In Atomic Habits James Clear explains, with the power of compounding, that being 1% better every day is equal to being 37 times better over a year.
It is easy to ignore the small decisions, micro changes, and little habit changes, because we love to have the Big Bang impact of instant gratification. The Rocky film montages encourage a belief in short term herculean efforts of change. Movies ignore the real time elapsed, and instead, they condense the work into a 3 minute, motivational clip backed by an inspiring soundtrack.
The first time I heard of the 1% better concept was a podcast with David Brailsford's. David applied this concept to supercharge the UK Olympic cycling team between 2003 to 2008. During this time the UK went from having only one gold medal in cycling since 1908 to win 60% of all cycling medals in Beijing. David also successfully managed the Sky cycling team which enabled UK riders to win not one but 5 Tour de France yellow jerseys with different riders.
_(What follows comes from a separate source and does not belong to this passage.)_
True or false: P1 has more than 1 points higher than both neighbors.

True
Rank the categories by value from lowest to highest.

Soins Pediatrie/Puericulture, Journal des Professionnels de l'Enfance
Brailsford's catch cry was to be 1% better at everything, even the most obscure detail.
Yet, 1% seems like such a small margin to improve. Almost too small to make a difference. In practice, it is moving 1000 steps on day one and then 1010 on day 2. On day 365 it's moving 37,409 steps.
The three questions to ask yourself to apply the 1% concept are:
1. What do I need to improve 1% each day to reach X (your goal)?
2. Is breaking the steps down in this way achievable? if not, what do I change?
3. What will stop me from using this incremental approach?
One objection to this approach is that the change takes too long. But, how many times have you given up on a goal because the lifestyle changes required on day 1 were just too big?
In relation to our wellbeing or changing habits, the power of small incremental change is significant. In fact, it is liberating. The need for large, Big Bang changes is reduced and, in turn, the pressure of change.
If the UK could go from cycling defeat to cycling dominance in 5 years being 1% better each day, what could you do in 1 year or 5 years of small sustainable daily changes?